## [TEXT PROVIDED]
___

It’s Thanksgiving for U.S. service members overseas, but the mission doesn’t take a holiday and neither do the troops.
In Syria, soldiers patrol towns and villages.
For Sergeant William Mills from the 82nd Airborne, it’s the little things he’s grateful for, like moments with local children.
“It kind of takes your mind elsewhere, you kind of forget the situation you’re in. It’s nice to kinda just relax and hangout,” he says.
Slices of home like turkey and pie are all takeaway this year because of the pandemic.
Chief Medical Officer Chris Call thought his primary concern would be combat injuries, instead, he’s set up quarantine wards at a base in northern Iraq for the more than 100 soldiers infected with the coronavirus.
“COVID has really united us as a humanity on this base, as opposed to all of our individual units. It’s really, in a lot of ways, brought us together in a way that I never could have imagined,” he says.
But the spirit of the season isn’t lost on Specialist Sherif Tijaniabimbola.
The apache mechanic immigrated from Nigeria four years ago.
“I’m feeling grateful that I’m on a path to make a better life for my family. To make a better future for my child,” he says.
The U.S. is expected to withdraw about 500 of the 3,000 troops currently based in Iraq. About a thousand are still serving in Syria.

___

## [TASK SET]
1. According to the article, from which country did the Apache mechanic immigrate?
2. Please repeat the article from "Slices of home" to "with the coronavirus.".
The items are not needed for any of this.

Dataset entries
___

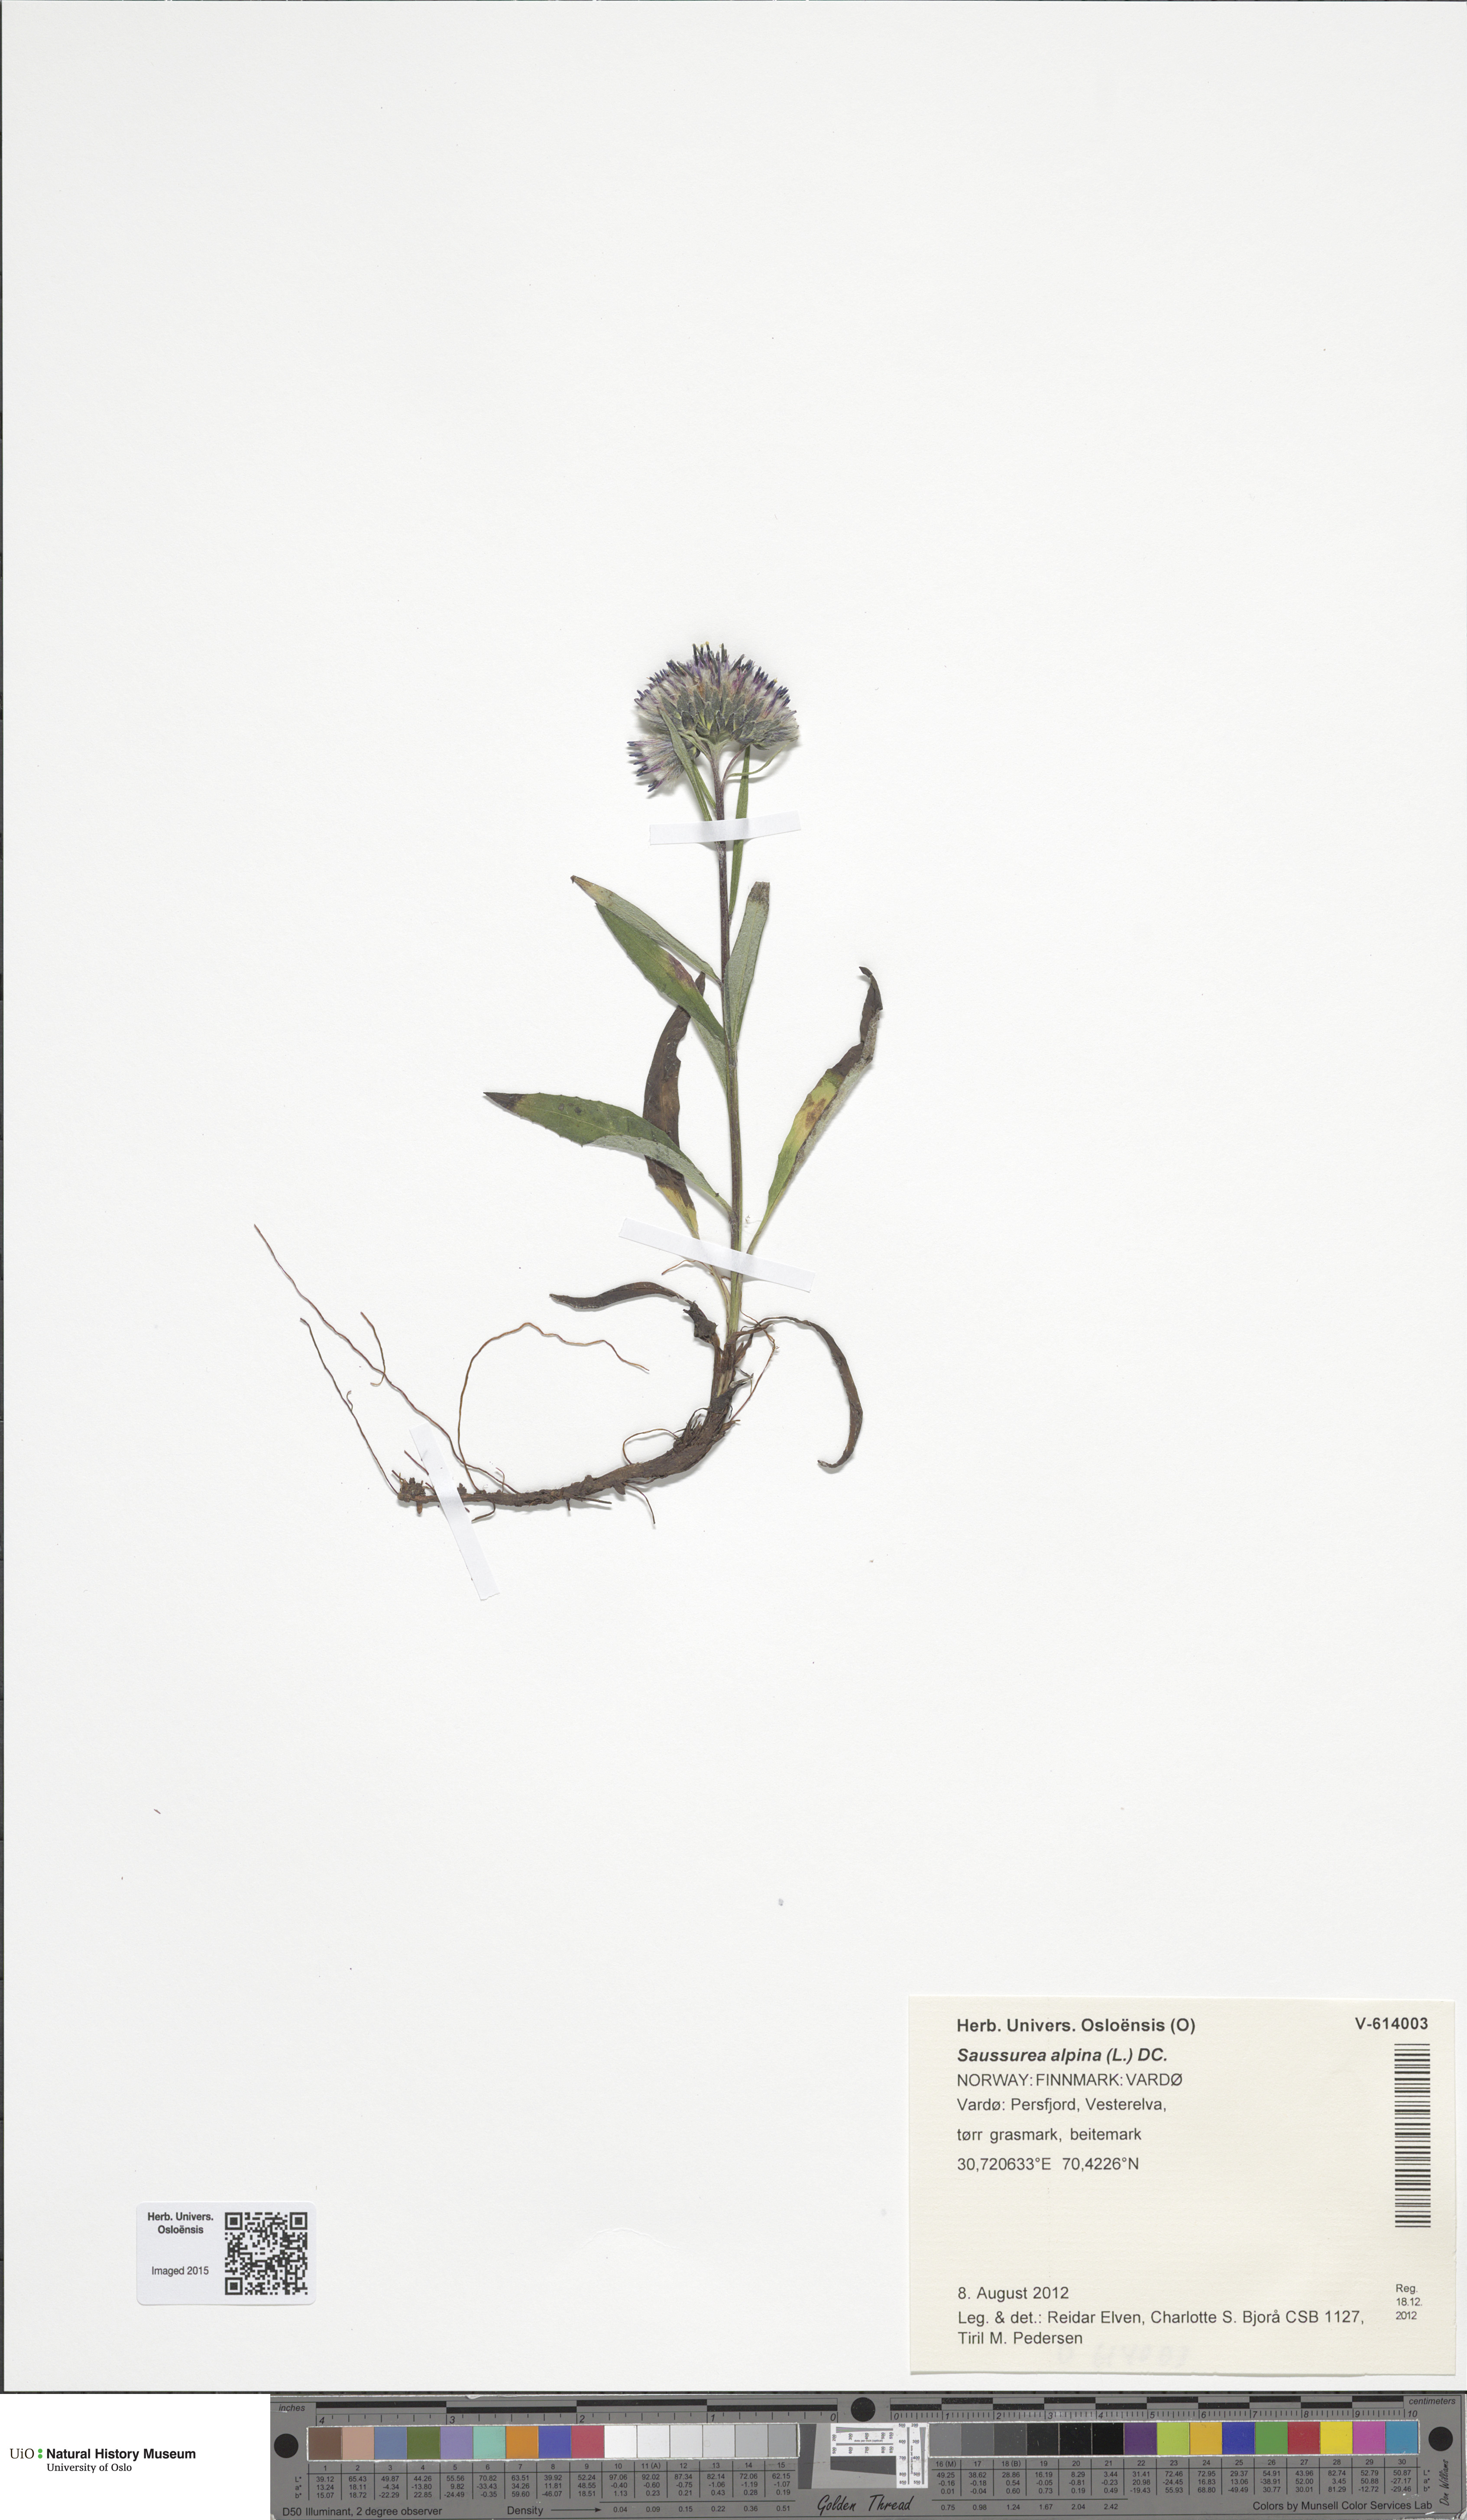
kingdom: Plantae
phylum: Tracheophyta
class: Magnoliopsida
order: Asterales
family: Asteraceae
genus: Saussurea
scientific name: Saussurea alpina
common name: Alpine saw-wort
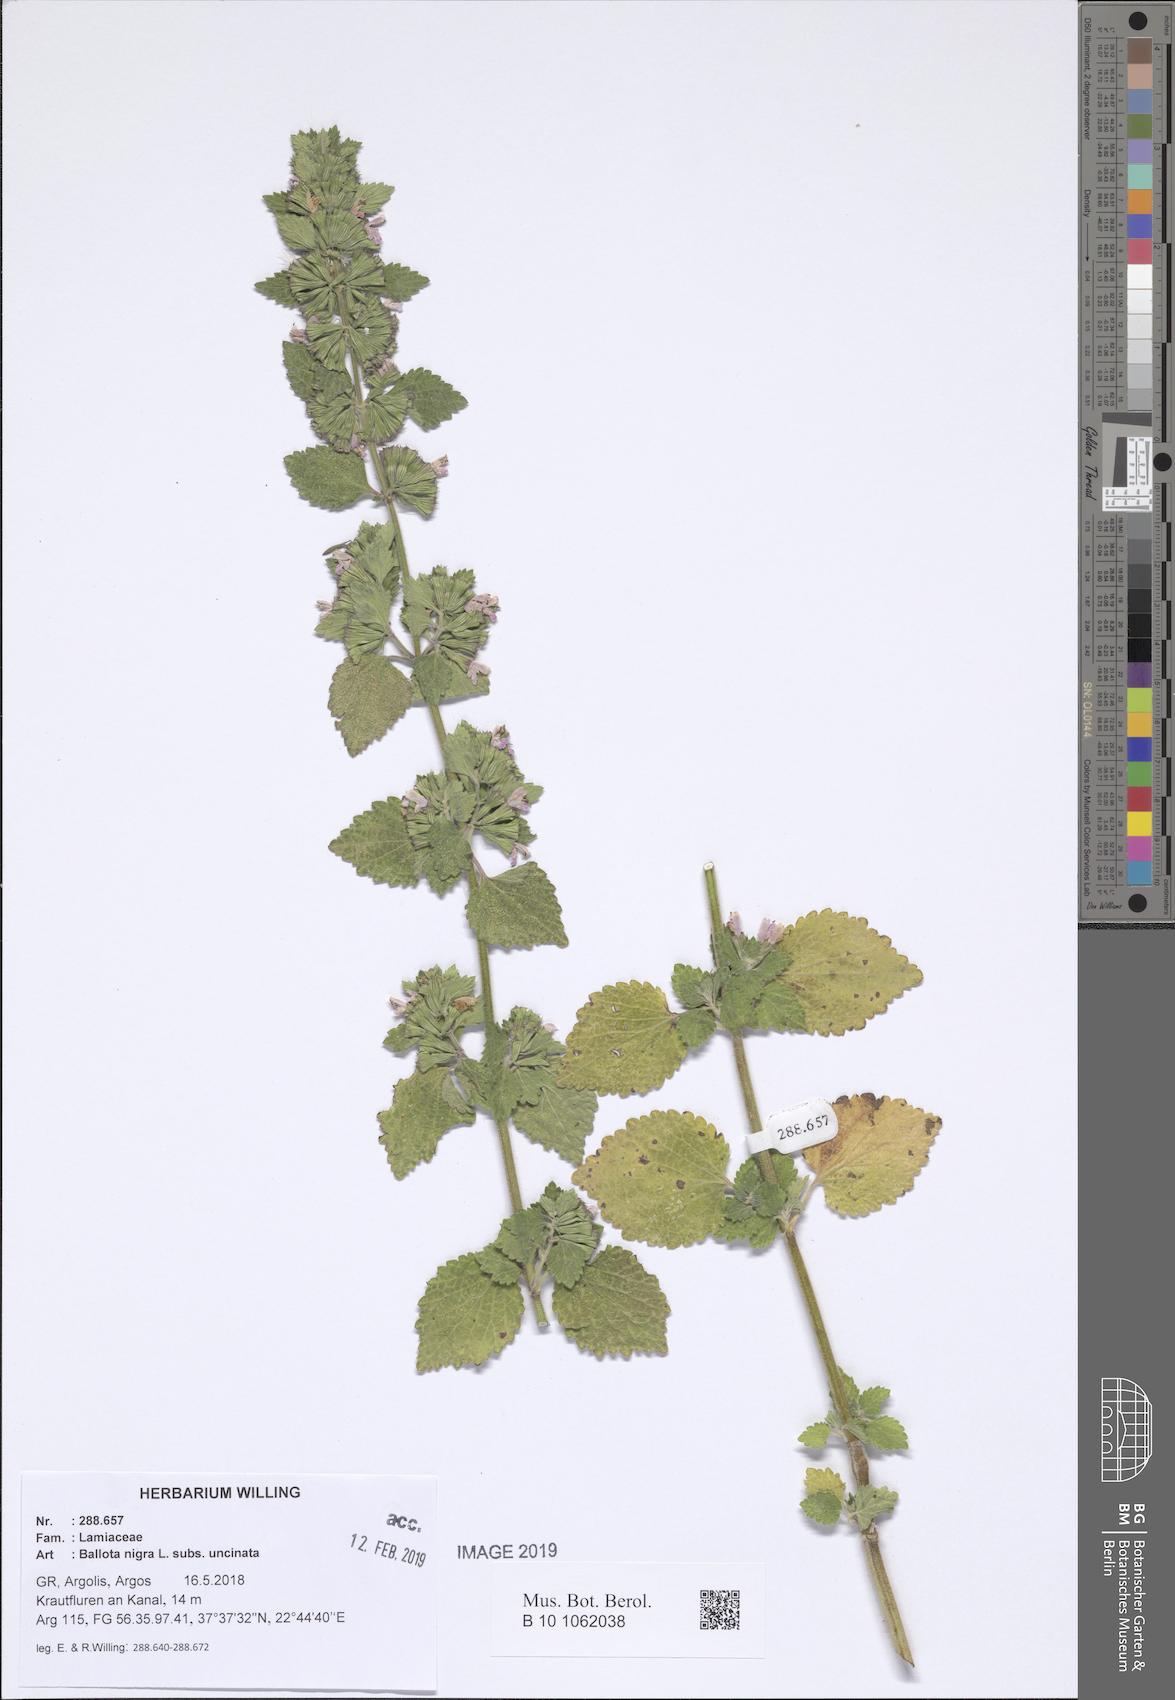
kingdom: Plantae
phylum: Tracheophyta
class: Magnoliopsida
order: Lamiales
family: Lamiaceae
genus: Ballota
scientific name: Ballota nigra
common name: Black horehound
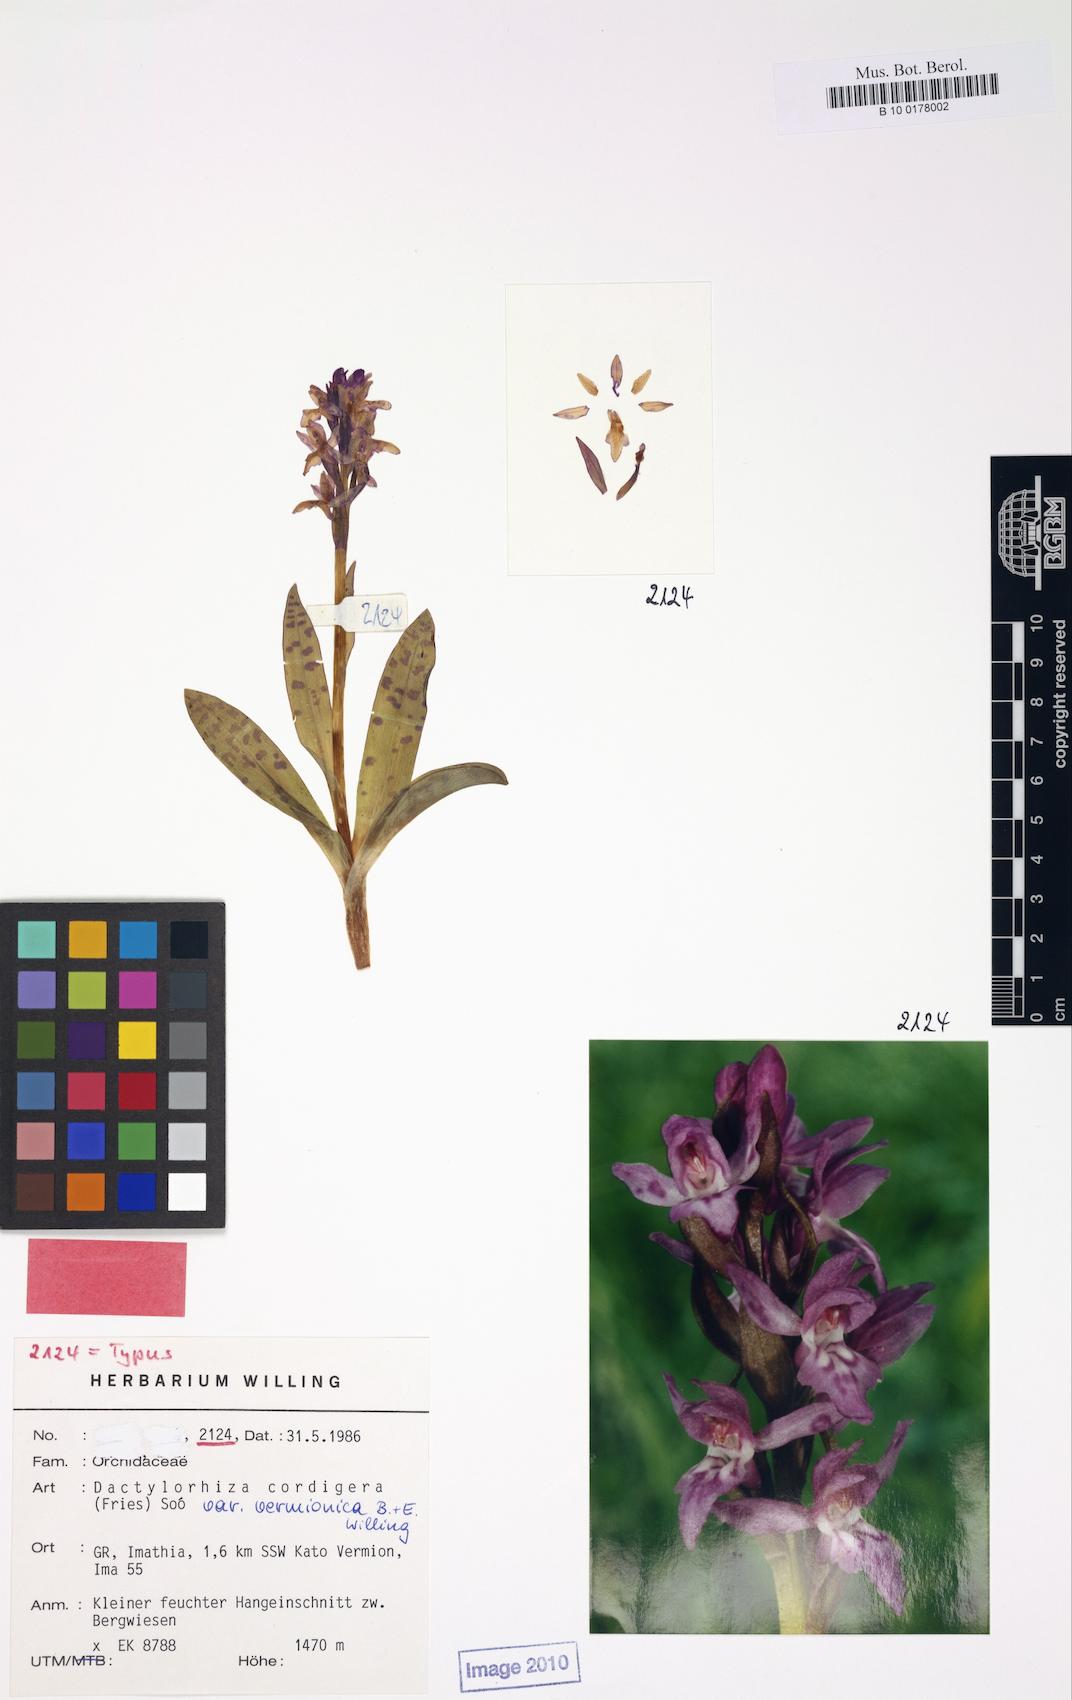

___

## [SOLUTIONS FOR EACH TASK]
1. Nigeria.

2.
Slices of home like turkey and pie are all takeaway this year because of the pandemic.
Chief Medical Officer Chris Call thought his primary concern would be combat injuries, instead, he’s set up quarantine wards at a base in northern Iraq for the more than 100 soldiers infected with the coronavirus.